British bosses’ incomes have risen twice as fast as inflation

In a context of inflation of more than 10% in the UK, these amounts could be “distributed more fairly”, Luke Hildyard, director of the think tank, told AFP on Tuesday. High salary center which specializes in studying the remuneration of British senior executives. The increase in income is mainly boosted by the increase in bonuses after “the reopening of businesses and the return of demand after the pandemic”, emphasizes Andrew Page, specialist in executive compensation at PwC.

The average income of the bosses of the FTSE 100, which includes the 100 largest valuations on the London Stock Exchange, rose from 3.2 million pounds to 3.9 million (4.5 million euros, +22%) for the financial year 2021-2022, noted PwC in a press release on Monday. Executive compensation had fallen during the pandemic following cuts or freezes in salaries and bonuses, voluntarily or under pressure from investors. But it has since reversed sharply, returning to its pre-pandemic level, according to several studies.

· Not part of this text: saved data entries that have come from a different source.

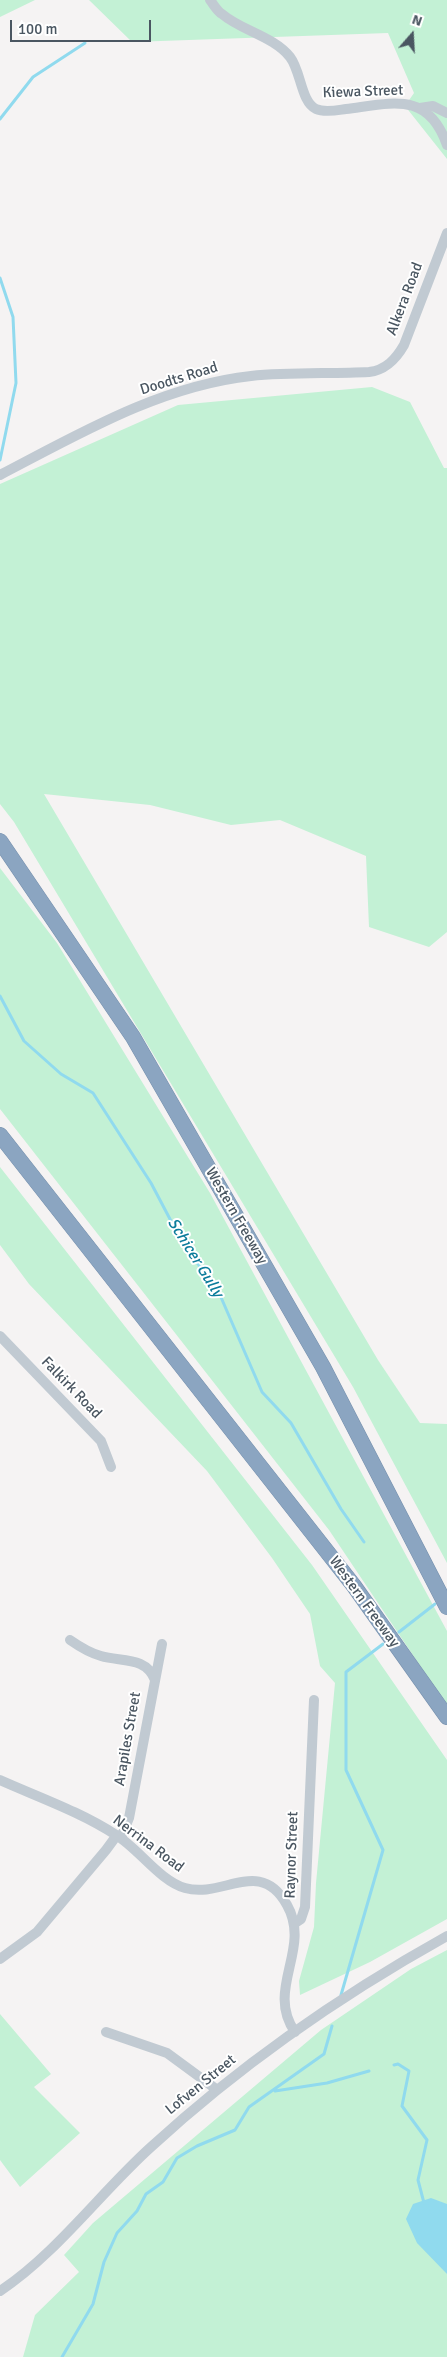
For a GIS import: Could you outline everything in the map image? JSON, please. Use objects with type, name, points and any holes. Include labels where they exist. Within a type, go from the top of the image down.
[{"type":"highway","name":"Western Freeway","points":[[0,841],[133,1038],[323,1367],[447,1607]]},
{"type":"highway","name":"Western Freeway","points":[[0,1135],[354,1586],[447,1716]]},
{"type":"street","name":"Kiewa Street","points":[[210,0],[222,14],[275,44],[289,56],[297,68],[305,96],[311,106],[318,111],[399,104],[420,108],[428,112],[437,121],[447,145]]},
{"type":"street","name":"Kiewa Street","points":[[420,108],[433,106],[447,113]]},
{"type":"street","name":"Alkera Road","points":[[382,369],[396,357],[407,338],[447,233]]},
{"type":"street","name":"Doodts Road","points":[[0,475],[93,427],[182,391],[251,376],[369,372],[382,369]]},
{"type":"street","name":"Falkirk Road","points":[[0,1336],[101,1441],[112,1466]]},
{"type":"street","points":[[70,1640],[103,1657],[143,1664],[149,1668],[154,1680]]},
{"type":"street","name":"Arapiles Street","points":[[0,1959],[37,1932],[119,1836],[129,1818],[162,1644]]},
{"type":"street","name":"Raynor Street","points":[[295,2032],[286,2016],[283,1996],[295,1946],[295,1923],[302,1918],[305,1907],[314,1700]]},
{"type":"street","name":"Nerrina Road","points":[[0,1780],[119,1836],[168,1878],[183,1887],[202,1890],[249,1880],[264,1882],[276,1890],[284,1900],[295,1923]]},
{"type":"street","name":"Lofven Street","points":[[0,2290],[36,2262],[128,2169],[216,2089],[295,2032],[388,1971],[447,1936]]},
{"type":"street","points":[[106,2032],[168,2053],[216,2089]]},
{"type":"green space","points":[[0,0],[35,0],[0,17]]},
{"type":"green space","points":[[89,0],[447,0],[447,159],[405,106],[414,93],[388,33],[132,42]]},
{"type":"green space","points":[[372,387],[410,402],[444,468],[447,468],[447,932],[429,947],[369,927],[366,856],[280,820],[231,825],[150,805],[44,794],[378,1360],[420,1423],[447,1424],[447,1563],[353,1387],[14,822],[0,804],[0,484],[178,405]]},
{"type":"green space","points":[[0,868],[57,943],[210,1193],[447,1631],[447,1706],[329,1530],[0,1109]]},
{"type":"green space","points":[[0,1167],[312,1565],[447,1760],[447,1919],[370,1962],[300,1995],[299,1981],[314,1927],[316,1883],[335,1683],[320,1666],[310,1614],[272,1558],[207,1471],[29,1284],[0,1245]]},
{"type":"green space","points":[[447,1950],[447,2357],[23,2357],[35,2315],[79,2272],[64,2255],[93,2223],[321,2030],[411,1969]]},
{"type":"green space","points":[[0,2014],[51,2074],[34,2087],[80,2133],[20,2187],[0,2160]]},
{"type":"water","points":[[431,2198],[447,2204],[447,2274],[417,2243],[406,2219],[413,2204]]},
{"type":"waterway","name":"Schicer Gully","points":[[0,119],[33,77],[85,43]]},
{"type":"waterway","name":"Schicer Gully","points":[[0,278],[13,317],[16,383],[0,460]]},
{"type":"waterway","name":"Schicer Gully","points":[[0,996],[24,1041],[61,1074],[93,1093],[151,1183],[181,1240],[220,1295],[262,1392],[291,1423],[341,1509],[364,1542]]},
{"type":"waterway","name":"Schicer Gully","points":[[399,1632],[435,1604]]},
{"type":"waterway","points":[[341,1995],[383,1850],[346,1770],[346,1672],[383,1644]]},
{"type":"waterway","points":[[62,2357],[93,2304],[104,2262],[117,2233],[137,2211],[146,2194],[163,2182],[177,2158],[197,2146],[235,2130],[249,2107],[324,2054],[332,2026]]},
{"type":"waterway","points":[[394,2065],[398,2064],[409,2071],[402,2106],[427,2140],[418,2180],[424,2203]]},
{"type":"waterway","points":[[275,2091],[327,2083],[369,2071]]}]
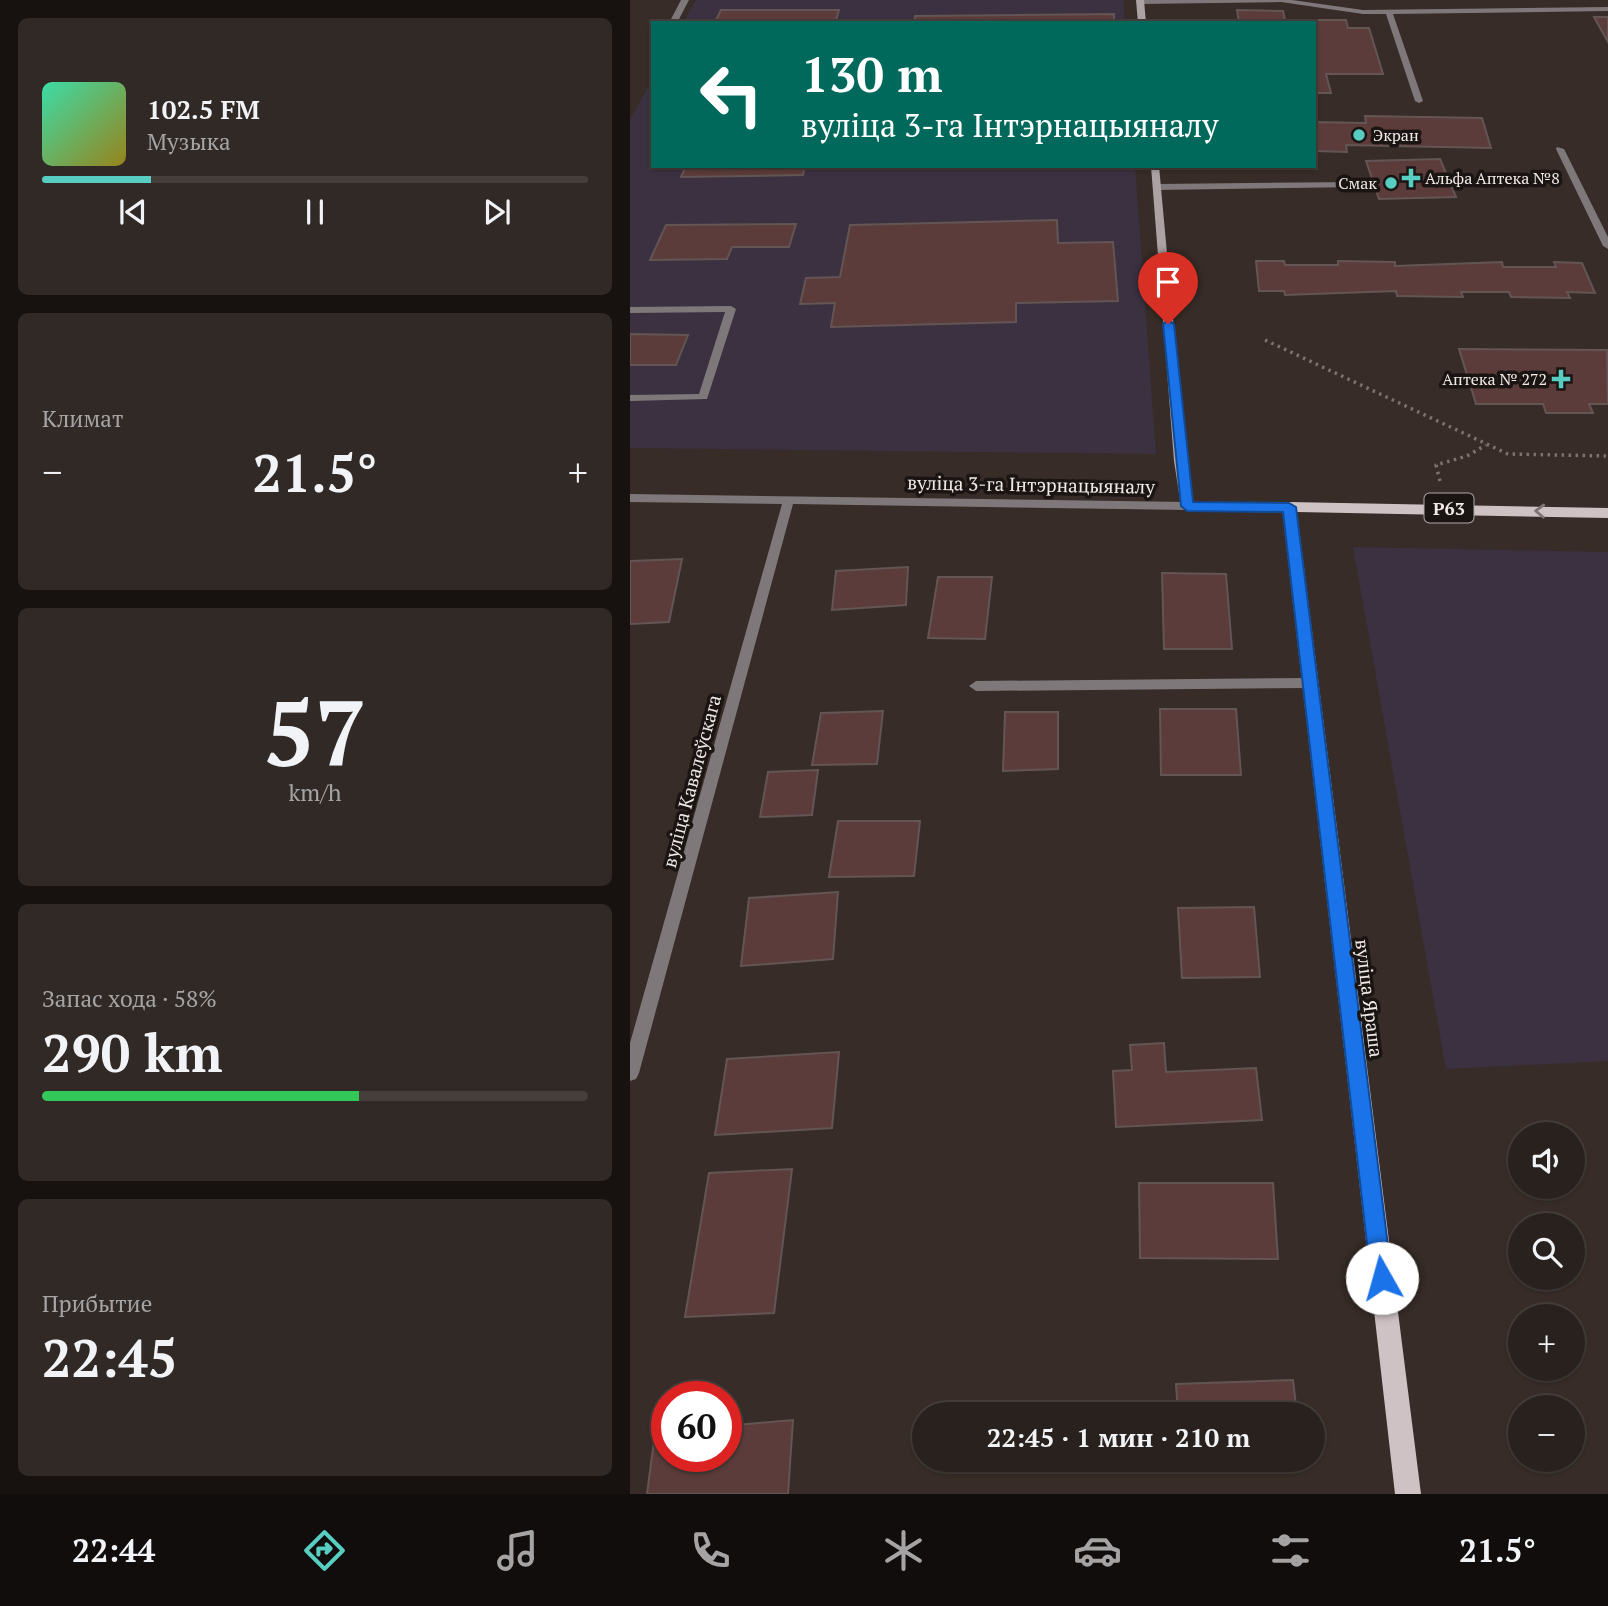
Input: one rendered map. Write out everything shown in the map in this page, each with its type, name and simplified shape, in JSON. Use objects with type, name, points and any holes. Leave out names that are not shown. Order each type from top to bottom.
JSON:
[{"type":"main road","name":"вуліца 3-га Інтэрнацыяналу","points":[[1289,507],[1608,513]]},
{"type":"main road","name":"вуліца Яраша","points":[[1289,507],[1308,683],[1408,1494]]},
{"type":"street","points":[[674,21],[685,0]]},
{"type":"street","points":[[1142,21],[1140,1],[1284,1],[1363,12],[1608,9]]},
{"type":"street","points":[[1389,12],[1419,101]]},
{"type":"street","points":[[1560,149],[1608,246]]},
{"type":"street","points":[[1155,168],[1180,461],[1187,506]]},
{"type":"street","points":[[1157,187],[1357,185]]},
{"type":"street","points":[[630,310],[731,309],[703,397],[630,398]]},
{"type":"street","name":"вуліца 3-га Інтэрнацыяналу","points":[[630,498],[1289,507]]},
{"type":"street","name":"вуліца Кавалеўскага","points":[[630,1073],[789,499]]},
{"type":"street","points":[[976,686],[1308,683]]},
{"type":"path","points":[[1265,340],[1508,454],[1608,456]]},
{"type":"shaded area","points":[[696,0],[1123,0],[1125,21],[684,21]]},
{"type":"shaded area","points":[[651,82],[651,168],[1135,168],[1156,454],[630,448],[630,120]]},
{"type":"shaded area","points":[[1353,547],[1608,552],[1608,1061],[1446,1069]]},
{"type":"building","points":[[721,10],[839,10],[836,20],[716,20]]},
{"type":"building","points":[[1237,10],[1283,11],[1285,20],[1346,20],[1348,28],[1369,28],[1383,74],[1326,74],[1331,93],[1316,93],[1316,21],[1239,21]]},
{"type":"building","points":[[1114,14],[1114,21],[914,21],[915,16]]},
{"type":"building","points":[[1594,17],[1608,17],[1608,42]]},
{"type":"building","points":[[1365,116],[1482,118],[1491,148],[1346,145],[1347,152],[1316,151],[1316,122],[1366,123]]},
{"type":"building","points":[[1440,159],[1456,197],[1379,199],[1366,161]]},
{"type":"building","points":[[685,168],[805,168],[803,175],[681,177]]},
{"type":"building","points":[[1057,220],[1058,243],[1113,242],[1118,301],[1016,303],[1016,322],[831,327],[835,303],[800,304],[806,278],[840,277],[850,225]]},
{"type":"building","points":[[796,224],[789,247],[732,247],[727,259],[650,260],[666,225]]},
{"type":"building","points":[[1256,261],[1284,261],[1285,265],[1338,265],[1338,261],[1395,262],[1395,266],[1502,262],[1503,267],[1556,267],[1554,262],[1582,263],[1595,293],[1567,292],[1570,298],[1511,297],[1509,292],[1461,292],[1463,297],[1397,296],[1396,291],[1285,295],[1284,291],[1259,291]]},
{"type":"building","points":[[630,334],[688,335],[676,365],[630,365]]},
{"type":"building","points":[[1459,349],[1607,350],[1608,404],[1589,404],[1593,413],[1546,413],[1543,404],[1476,404]]},
{"type":"building","points":[[682,559],[669,622],[630,624],[630,561]]},
{"type":"building","points":[[908,567],[906,605],[832,610],[836,571]]},
{"type":"building","points":[[1162,573],[1226,574],[1232,649],[1164,649]]},
{"type":"building","points":[[938,577],[992,577],[985,639],[928,638]]},
{"type":"building","points":[[1160,709],[1236,709],[1241,775],[1161,775]]},
{"type":"building","points":[[883,711],[877,764],[812,765],[821,713]]},
{"type":"building","points":[[1005,712],[1058,712],[1058,769],[1003,771]]},
{"type":"building","points":[[818,770],[812,815],[760,817],[768,772]]},
{"type":"building","points":[[838,821],[920,821],[914,876],[829,877]]},
{"type":"building","points":[[838,892],[833,959],[741,966],[749,898]]},
{"type":"building","points":[[1254,907],[1260,977],[1182,978],[1178,908]]},
{"type":"building","points":[[1164,1043],[1166,1072],[1256,1068],[1262,1120],[1116,1127],[1113,1071],[1132,1070],[1130,1045]]},
{"type":"building","points":[[839,1052],[832,1128],[715,1135],[727,1059]]},
{"type":"building","points":[[792,1169],[774,1313],[685,1317],[709,1173]]},
{"type":"building","points":[[1139,1183],[1273,1183],[1278,1259],[1140,1258]]},
{"type":"building","points":[[1293,1380],[1296,1402],[1177,1402],[1176,1384]]},
{"type":"building","points":[[793,1420],[788,1494],[647,1494],[651,1464],[651,1472],[742,1472],[742,1425]]},
{"type":"place","name":"Экран","points":[[1359,135]]},
{"type":"place","name":"Альфа Аптека №8","points":[[1411,178]]},
{"type":"place","name":"Смак","points":[[1391,183]]},
{"type":"place","name":"Аптека № 272","points":[[1561,379]]},
{"type":"route","points":[[1168,324],[1180,461],[1187,506],[1289,507],[1308,683],[1382,1278]]}]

PwC notes a decrease in the proportion of these big managers affected by a pay freeze, from 43% in 2021 to 15% in 2022. Next year, the issue of remuneration “should be subject to greater scrutiny from investors, especially in the correlation of rising inflation and wage increases across the workforce,” said Andrew Page.


The new British Prime Minister is much richer than the King

Strikes are multiplying to demand wage increases

“Over the last decade, investors have started to be more stringent about executive pay”, with FTSE 100 companies rarely paying their chief executives beyond a ‘range of £3-4m.’ annually, adds Hildyard of the High Pay Centre. But “that’s still the equivalent of paying (the bosses) more than 100 times the wages of an average British worker,” he insists.

Strikes have been mounting for months in the UK to demand better wages in the face of massive price rises. A strike by rail workers was suspended last week by one of the sector’s main unions after progress in negotiations.